JoSTrans 43 (January 2025): Special Issue on Translation, Representation and Performance

Guest Editors: Lisha Xu (Beijing Jiaotong University) and David Johnston (Queen’s University Belfast)

This special edition of JoSTrans looks at the issues involved in translating plays for performance on a contemporary stage where practitioners and audiences alike are increasingly sensitised to the representation of race, identity, gender, and sexuality.

The Black Lives Matter and #MeToo movements have, in particular, coalesced around wider social justice movements that have further galvanised, and in many ways drawn together, different sets of identitarian politics. At the heart of these politics, identity works in terms of promoting the recognition of difference, both of opportunity and of participatory parity, operating as a category of perception that acts as a heuristic springboard towards what Linda Hamilton Krieger described over twenty-five years ago as “strategies for simplifying the perceptual environment and acting on less-than-perfect information” (1995, 1161). For some, this leads inevitably to the honing of critical theories of race and gender, and their extension into the worldview of rapidly growing numbers of people. For others, we are witnessing a maximalist politics which, in its tracing of its own history through different sources of resistance across time and space, is increasingly impatient with any expression of what are perceived as oppressive positions, irrespective of the timeframe in which such positions were taken. It is evident that we are living through a time of paradigm shift in terms of our relationships both with each other as identity types and with the assumptions and dynamics of our past. Whether we think of these shifts as undergirded by processes of recouping or erasure, they enshrine attitudes and responses that have radically changed the terrain of the arts in general, and of the representational arts in particular. Moreover, their impact on new generations of trainee performers means that such changes in the specialised field of theatre and performance are undoubtedly long-term.

This special issue asks what this might mean for contemporary translation for performance. Translation for the stage is obviously a key concern here, but other modes and aspects of preparing for and experiencing performance might also be considered – surtitling, streaming, moving image, stand-up comedy, etc .

We invite abstracts addressing either one or more of the following questions, or picking up on any related concern:

• What are the implications for translators working with texts from different places and, particularly, different times, where radically different conceptions of gender and other perceived markers of identity are in operation?
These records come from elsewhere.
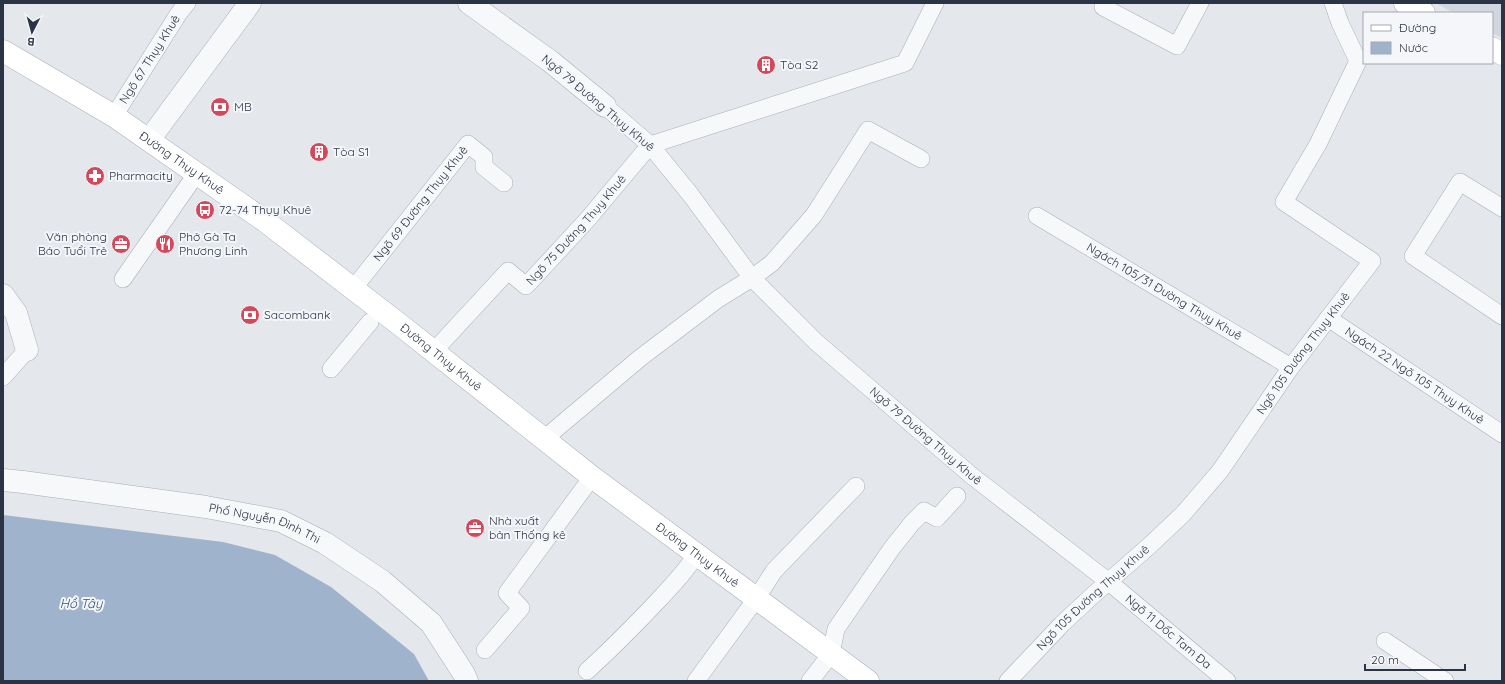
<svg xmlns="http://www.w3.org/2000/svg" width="1505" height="684" viewBox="0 0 1505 684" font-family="Quicksand,sans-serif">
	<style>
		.built { fill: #d2d6de }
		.water { fill: #9fb4cc }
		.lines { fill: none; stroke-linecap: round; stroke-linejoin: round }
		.service-casing { stroke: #a9aeb7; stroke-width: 18 }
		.minor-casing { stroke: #a9aeb7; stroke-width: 23 }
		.tertiary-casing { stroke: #a9aeb7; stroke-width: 23 }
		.secondary-casing { stroke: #a9aeb7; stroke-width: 23 }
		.service { stroke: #f7f8fa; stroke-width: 17 }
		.minor { stroke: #f7f8fa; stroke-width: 22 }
		.tertiary { stroke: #f7f8fa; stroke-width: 22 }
		.secondary { stroke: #fff; stroke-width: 22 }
		.labels { text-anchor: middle; stroke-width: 4; stroke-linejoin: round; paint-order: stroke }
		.street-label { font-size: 12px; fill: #2b3445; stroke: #f4f6f9 }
		.poi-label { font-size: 12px; fill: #2b3445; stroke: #f4f6f9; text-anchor: start }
		.water-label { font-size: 13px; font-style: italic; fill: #34527a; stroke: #f4f6f9 }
	</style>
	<rect width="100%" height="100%" fill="#e4e7ec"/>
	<path class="built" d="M1436,3H1502V38L1492,33V13H1454Z"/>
	<path class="water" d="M3,515L223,542L275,555L331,587L414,654L429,681H3Z"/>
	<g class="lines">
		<g class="service-casing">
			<g id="service">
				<path d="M1103,7L1177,46L1200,3"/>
				<path id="s1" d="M605,106L650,145L690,194L752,278L816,342L972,476L1109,582L1227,681"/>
				<path id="s2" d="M114,116L179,13L187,3"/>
				<path d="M1502,208L1460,182L1413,256L1502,316"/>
				<path id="s3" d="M1037,216L1291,367"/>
				<path d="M123,279L197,173"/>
				<path id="s4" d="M353,289L468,144L484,157V167L504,183"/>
				<path id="s5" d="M1328,318L1502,434"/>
				<path id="s6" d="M433,352L508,271L526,286L587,220L650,145L905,63L935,3"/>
				<path d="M331,369L370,322"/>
				<path d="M3,377L27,350"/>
				<path d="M544,439L640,358L718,299L752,278L772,263L814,215L868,130L921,159"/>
				<path d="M1385,641L1445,681"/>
				<path d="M485,650L521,608L507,593L592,477"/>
				<path d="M587,671C609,651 630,630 651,608C667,591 684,574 697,554"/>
				<path d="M696,681L756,599L774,571L856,486"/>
				<path d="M810,681L831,654L836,629L892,548L912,523L924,511L937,518L957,496"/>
				<path id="s7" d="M1008,681L1062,624L1092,596L1148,547L1183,514L1220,471L1291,367L1372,261L1284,202L1318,144L1358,61L1340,23L1333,3"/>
			</g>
		</g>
		<g class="minor-casing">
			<path id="minor" d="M469,3L550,61L605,106
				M149,140L250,3
				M3,295L16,313L27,350"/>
		</g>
		<g class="tertiary-casing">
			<g id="tertiary">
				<path id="s8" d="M3,480L23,482L206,507L281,521L325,543L382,581L431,623L464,674L467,681"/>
			</g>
		</g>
		<g class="secondary-casing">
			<g id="secondary">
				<path d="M1405,3L1424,13"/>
				<path d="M1492,48L1502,54"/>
				<path id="s9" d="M3,51L114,116L265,221L399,324L592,477L868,681"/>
			</g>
		</g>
		<use href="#service" class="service"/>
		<use href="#minor" class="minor"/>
		<use href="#tertiary" class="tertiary"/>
		<use href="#secondary" class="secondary"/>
	</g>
	<defs>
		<g id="building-disc" transform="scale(1)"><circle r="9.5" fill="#d1495b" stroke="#f4f6f9"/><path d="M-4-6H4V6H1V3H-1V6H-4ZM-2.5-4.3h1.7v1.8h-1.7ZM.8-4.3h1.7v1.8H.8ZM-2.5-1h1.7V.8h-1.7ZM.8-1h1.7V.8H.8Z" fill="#fff"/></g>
		<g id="bank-disc" transform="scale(1)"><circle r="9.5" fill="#d1495b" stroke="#f4f6f9"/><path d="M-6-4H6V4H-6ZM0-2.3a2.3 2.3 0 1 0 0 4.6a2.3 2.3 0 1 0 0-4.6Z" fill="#fff"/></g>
		<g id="pharmacy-disc" transform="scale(1)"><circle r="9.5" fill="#d1495b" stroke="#f4f6f9"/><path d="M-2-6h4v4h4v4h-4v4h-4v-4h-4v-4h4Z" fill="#fff"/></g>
		<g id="bus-disc" transform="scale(1)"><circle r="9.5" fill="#d1495b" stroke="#f4f6f9"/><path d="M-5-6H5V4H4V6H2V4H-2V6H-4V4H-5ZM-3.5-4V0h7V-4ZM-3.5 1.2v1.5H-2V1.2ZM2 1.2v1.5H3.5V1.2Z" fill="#fff"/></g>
		<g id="office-disc" transform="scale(1)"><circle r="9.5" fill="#d1495b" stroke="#f4f6f9"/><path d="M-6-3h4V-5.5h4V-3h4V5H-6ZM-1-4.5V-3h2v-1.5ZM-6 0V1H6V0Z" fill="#fff"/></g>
		<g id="restaurant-disc" transform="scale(1)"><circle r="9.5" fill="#d1495b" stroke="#f4f6f9"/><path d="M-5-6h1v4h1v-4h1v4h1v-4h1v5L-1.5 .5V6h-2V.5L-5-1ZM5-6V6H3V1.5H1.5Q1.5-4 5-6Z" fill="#fff"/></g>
	</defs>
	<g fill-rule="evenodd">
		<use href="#building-disc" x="766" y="65"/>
		<use href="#bank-disc" x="220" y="107"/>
		<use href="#building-disc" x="319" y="152"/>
		<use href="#pharmacy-disc" x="95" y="176"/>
		<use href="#bus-disc" x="205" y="210"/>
		<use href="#office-disc" x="121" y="244"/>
		<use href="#restaurant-disc" x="165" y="244"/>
		<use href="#bank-disc" x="250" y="315"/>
		<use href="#office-disc" x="475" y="528"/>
	</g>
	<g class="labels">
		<g class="street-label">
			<text dy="4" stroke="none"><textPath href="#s2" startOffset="67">Ngõ 67 Thụy Khuê</textPath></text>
			<text transform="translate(598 103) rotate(40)" y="4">Ngõ 79 Đường Thụy Khuê</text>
			<text dy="4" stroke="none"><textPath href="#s9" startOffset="211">Đường Thụy Khuê</textPath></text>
			<text dy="4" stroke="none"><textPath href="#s4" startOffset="109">Ngõ 69 Đường Thụy Khuê</textPath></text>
			<text dy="4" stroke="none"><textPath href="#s6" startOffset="209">Ngõ 75 Đường Thụy Khuê</textPath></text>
			<text dy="4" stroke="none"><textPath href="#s3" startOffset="148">Ngách 105/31 Đường Thụy Khuê</textPath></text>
			<text dy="4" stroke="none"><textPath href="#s7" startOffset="443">Ngõ 105 Đường Thụy Khuê</textPath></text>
			<text dy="4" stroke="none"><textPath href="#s9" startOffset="535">Đường Thụy Khuê</textPath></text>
			<text dy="4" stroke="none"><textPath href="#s5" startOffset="104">Ngách 22 Ngõ 105 Thụy Khuê</textPath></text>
			<text dy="4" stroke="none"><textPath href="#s1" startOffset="462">Ngõ 79 Đường Thụy Khuê</textPath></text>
			<text dy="4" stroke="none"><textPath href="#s8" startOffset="266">Phố Nguyễn Đình Thi</textPath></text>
			<text dy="4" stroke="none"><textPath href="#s9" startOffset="859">Đường Thụy Khuê</textPath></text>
			<text dy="4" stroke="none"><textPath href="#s7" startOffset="119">Ngõ 105 Đường Thụy Khuê</textPath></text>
			<text dy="4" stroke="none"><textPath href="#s1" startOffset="774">Ngõ 11 Dốc Tam Đa</textPath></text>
		</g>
		<g class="poi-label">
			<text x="780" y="69">Tòa S2</text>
			<text x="234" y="111">MB</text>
			<text x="333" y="156">Tòa S1</text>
			<text x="109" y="180">Pharmacity</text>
			<text x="219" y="214">72-74 Thụy Khuê</text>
			<text x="107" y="241" text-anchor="end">Văn phòng<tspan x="107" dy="14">Báo Tuổi Trẻ</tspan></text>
			<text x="179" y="241">Phở Gà Ta<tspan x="179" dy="14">Phương Linh</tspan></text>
			<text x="264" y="319">Sacombank</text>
			<text x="489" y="525">Nhà xuất<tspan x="489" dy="14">bản Thống kê</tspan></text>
		</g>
		<g class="water-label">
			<text x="81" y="608">Hồ Tây</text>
		</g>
	</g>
	<rect width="1505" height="684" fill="none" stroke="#2b3445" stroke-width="8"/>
	<rect x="1363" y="12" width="130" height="52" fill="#f4f6f9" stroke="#a4a8b1"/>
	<rect x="1371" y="25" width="20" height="6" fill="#ffffff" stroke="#a4a8b1"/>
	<text x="1399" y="32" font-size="12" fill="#2b3445">Đường</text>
	<rect x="1371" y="42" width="20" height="12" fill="#9fb4cc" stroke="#a4a8b1"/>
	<text x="1399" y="52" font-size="12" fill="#2b3445">Nước</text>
	<g transform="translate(32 32) rotate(186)" stroke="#f4f6f9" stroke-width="3" paint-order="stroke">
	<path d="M0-3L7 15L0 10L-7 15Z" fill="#2b3445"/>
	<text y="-6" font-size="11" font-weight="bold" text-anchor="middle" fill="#2b3445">B</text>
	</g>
	<path d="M1365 664v6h100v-6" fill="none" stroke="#2b3445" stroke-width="2"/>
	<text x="1371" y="664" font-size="12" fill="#2b3445" stroke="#f4f6f9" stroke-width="3" paint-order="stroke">20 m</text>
</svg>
• What is the relationship between translation for performance and re-historicising practice?

• To what extent might translated plays or other dramatic forms be able – or still be able – to offer a counter-current where mutually incompatible or contestatory positions can be put forward simultaneously?

• What are the implications for the space in which translation takes place if we regard the assumptions of the receiving context as hardened into critical positions? Is what we might think of as the more traditionally civic nature of the performance event changing to accommodate a more critical environment, and if so what might this mean in terms of the texts/performances we choose to translate?

• To what extent does the elimination of cultural appropriation fall to the translator? Can such charges be obviated through solely production-based decisions, such as blind casting etc?

• Can translations be used to challenge or confirm conceptions of what might be thought of as the ‘politically correct’?

• Does the awareness of such political correctness on the part of the translator for performance imply a necessary process of accommodation or can it drift into selfcensorship? Is there a readily discernible divide here?

Indicative Publication Timeline:

1 June 2023: Deadline for submission of proposals (500-word abstract not including references + biographical notice of 50-70 words for each author) to guest editors

30 June 2023: Response from guest editors

20 December 2023: Deadline for submission of first versions of full articles (between 7,000 and 8,000 words, including endnotes and references) to guest editors

2 January 2024 to 15 May 2024: Peer review and revision period

1 June 2024: Deadline for submission to guest editors of final versions of full articles

June 2024: Copy-editing of final versions of full articles by guest editors

1 July 2024: Deadline for submission to JoSTrans of full articles copy-edited by guest editors

January 2025: Publication

Submissions: Abstracts should be sent to and with the subject line JoSTrans Issue 43 + Author(s) surname(s) (e.g. JoSTrans Issue 43 Xu et al.)



Krieger, Linda Hamilton. 1995. “The Content of Our Categories: A Cognitive Bias Approach to Discrimination and Equal Employment Opportunity.” Stanford Law Review 47(6): 11611248.